TASK TO COMPLETE -
Your task is to copy each line of the records that includes the string "will".

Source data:
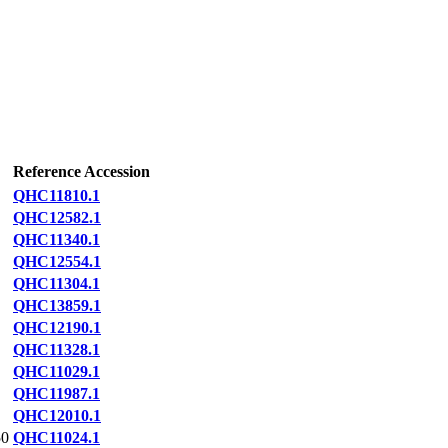
Reference Accession
QHC11810.1
QHC12582.1
QHC11340.1
QHC12554.1
QHC11304.1
QHC13859.1
QHC12190.1
QHC11328.1
QHC11029.1
QHC11987.1
QHC12010.1
0
QHC11024.1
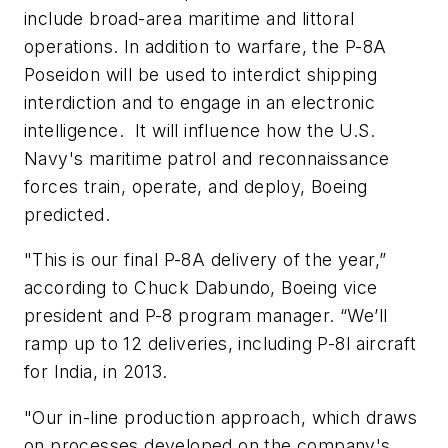
include broad-area maritime and littoral
operations. In addition to warfare, the P-8A
Poseidon will be used to interdict shipping
interdiction and to engage in an electronic
intelligence. It will influence how the U.S.
Navy's maritime patrol and reconnaissance
forces train, operate, and deploy, Boeing
predicted.
"This is our final P-8A delivery of the year,”
according to Chuck Dabundo, Boeing vice
president and P-8 program manager. “We’ll
ramp up to 12 deliveries, including P-8I aircraft
for India, in 2013.
"Our in-line production approach, which draws
on processes developed on the company's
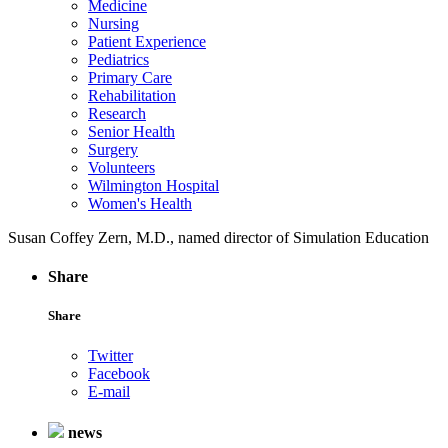
Medicine
Nursing
Patient Experience
Pediatrics
Primary Care
Rehabilitation
Research
Senior Health
Surgery
Volunteers
Wilmington Hospital
Women's Health
Susan Coffey Zern, M.D., named director of Simulation Education
Share
Share
Twitter
Facebook
E-mail
news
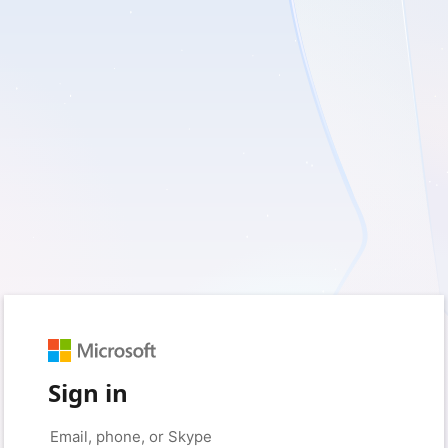
Sign in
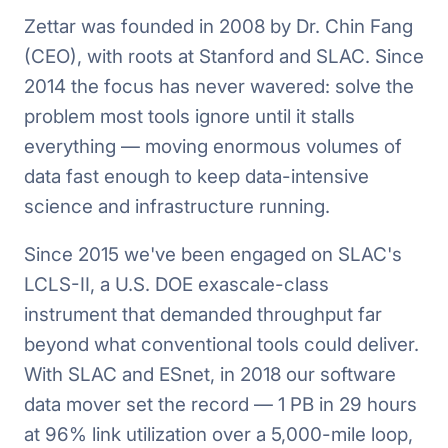
Zettar was founded in 2008 by Dr. Chin Fang
(CEO), with roots at Stanford and SLAC. Since
2014 the focus has never wavered: solve the
problem most tools ignore until it stalls
everything — moving enormous volumes of
data fast enough to keep data-intensive
science and infrastructure running.
Since 2015 we've been engaged on SLAC's
LCLS-II, a U.S. DOE exascale-class
instrument that demanded throughput far
beyond what conventional tools could deliver.
With SLAC and ESnet, in 2018 our software
data mover set the record — 1 PB in 29 hours
at 96% link utilization over a 5,000-mile loop,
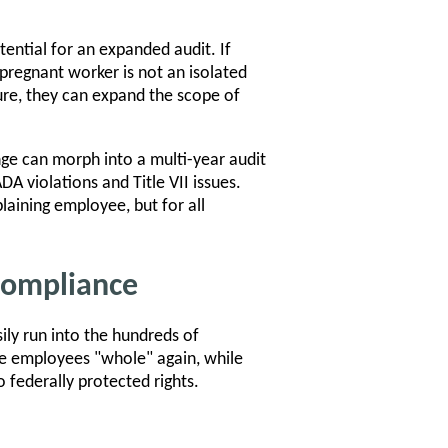
ential for an expanded audit. If
pregnant worker is not an isolated
lure, they can expand the scope of
ge can morph into a multi-year audit
A violations and Title VII issues.
laining employee, but for all
Compliance
ily run into the hundreds of
ake employees "whole" again, while
 federally protected rights.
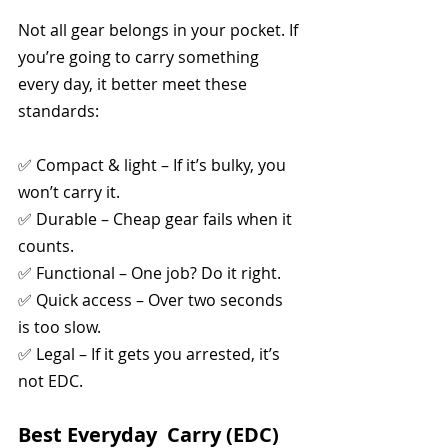
Not all gear belongs in your pocket. If 
you’re going to carry something 
every day, it better meet these 
standards:
✅ Compact & light – If it’s bulky, you 
won’t carry it.
✅ Durable – Cheap gear fails when it 
counts.
✅ Functional – One job? Do it right.
✅ Quick access – Over two seconds 
is too slow.
✅ Legal – If it gets you arrested, it’s 
not EDC.
Best Everyday  Carry (EDC) 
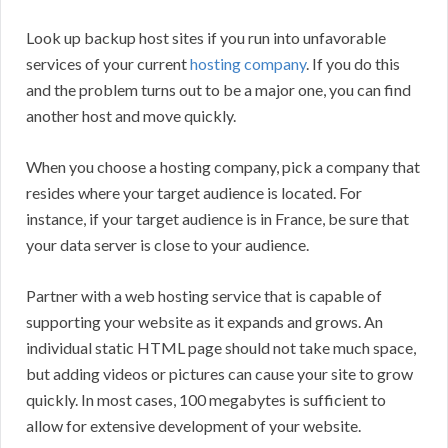
Look up backup host sites if you run into unfavorable
services of your current
hosting company
. If you do this
and the problem turns out to be a major one, you can find
another host and move quickly.
When you choose a hosting company, pick a company that
resides where your target audience is located. For
instance, if your target audience is in France, be sure that
your data server is close to your audience.
Partner with a web hosting service that is capable of
supporting your website as it expands and grows. An
individual static HTML page should not take much space,
but adding videos or pictures can cause your site to grow
quickly. In most cases, 100 megabytes is sufficient to
allow for extensive development of your website.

PROBLEM SOLUTION -
Poseidon will be used to interdict shipping
intelligence. It will influence how the U.S.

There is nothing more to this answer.